*Exercise aim*: Copy the listing exactly as given. Omit every picture.

*Source data*:
------------------------------------------------------------------------
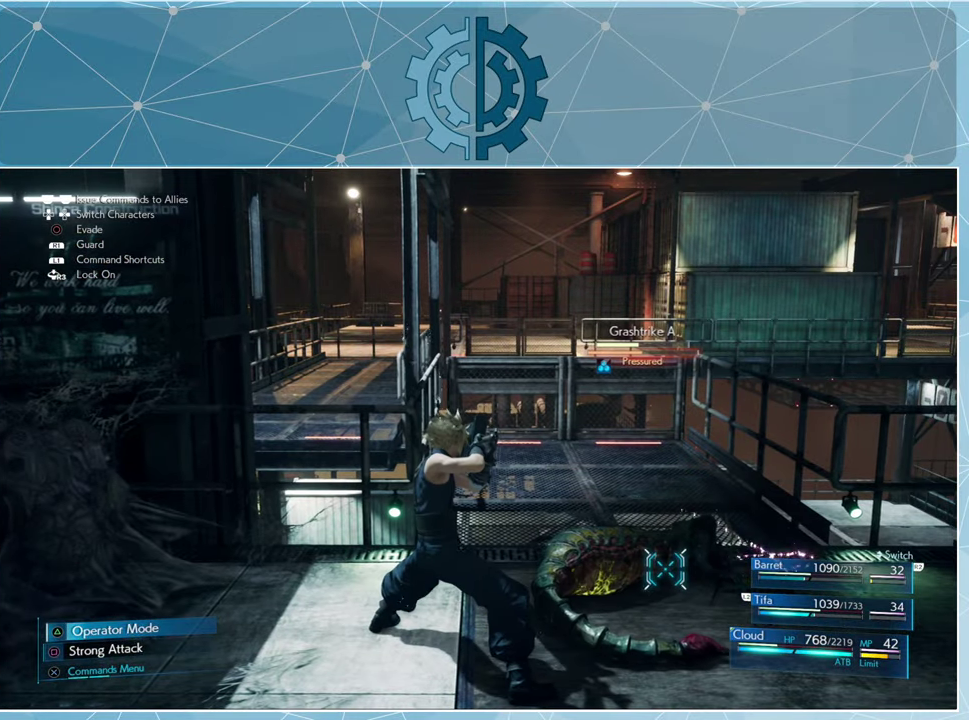
{"buttons": [], "left_stick": "center", "right_stick": "center", "events": []}
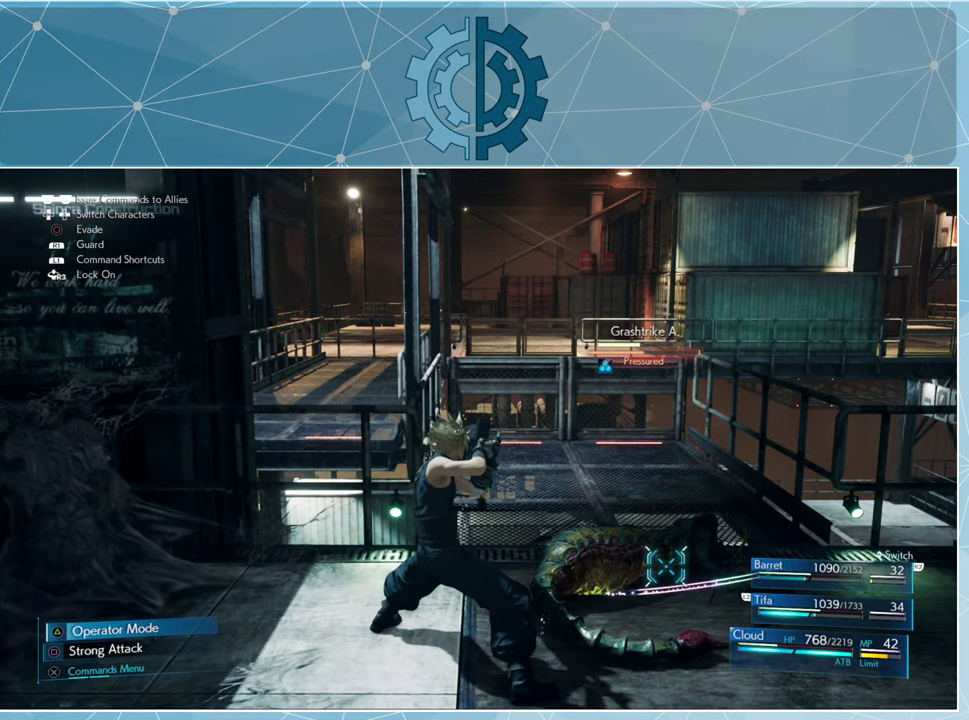
{"buttons": ["SQUARE"], "left_stick": "center", "right_stick": "center", "events": [[100, "right_stick", "right"], [300, "right_stick", "center"], [500, "SQUARE", "down"]]}
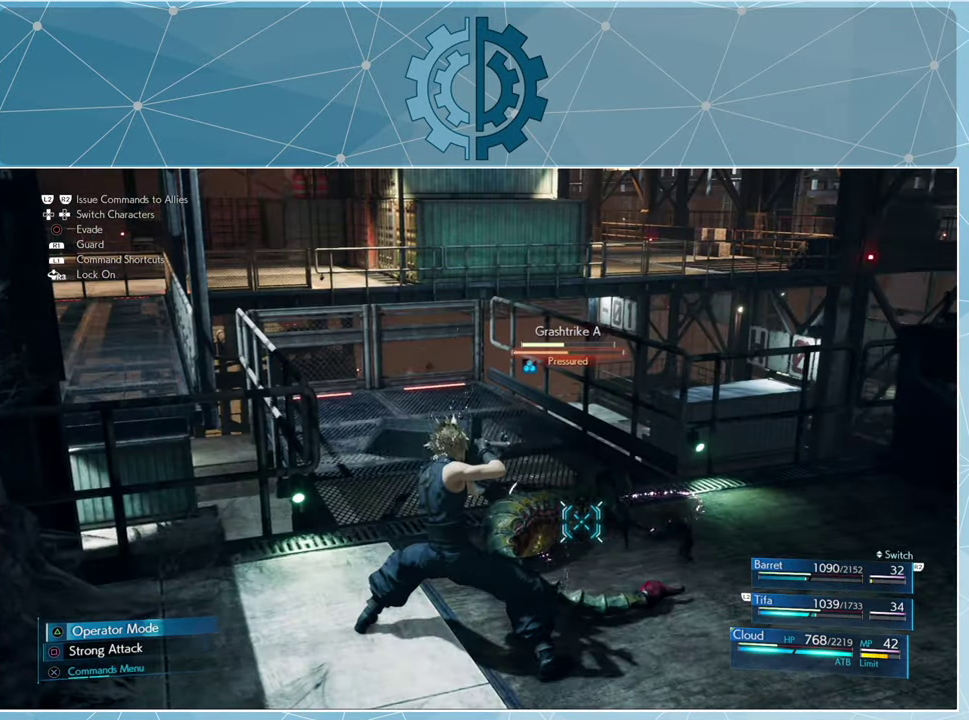
{"buttons": [], "left_stick": "center", "right_stick": "center", "events": [[100, "SQUARE", "up"]]}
------------------------------------------------------------------------
*Answer area*:
{"buttons": [], "left_stick": "center", "right_stick": "center", "events": []}
{"buttons": ["SQUARE"], "left_stick": "center", "right_stick": "center", "events": [[100, "right_stick", "right"], [300, "right_stick", "center"], [500, "SQUARE", "down"]]}
{"buttons": [], "left_stick": "center", "right_stick": "center", "events": [[100, "SQUARE", "up"]]}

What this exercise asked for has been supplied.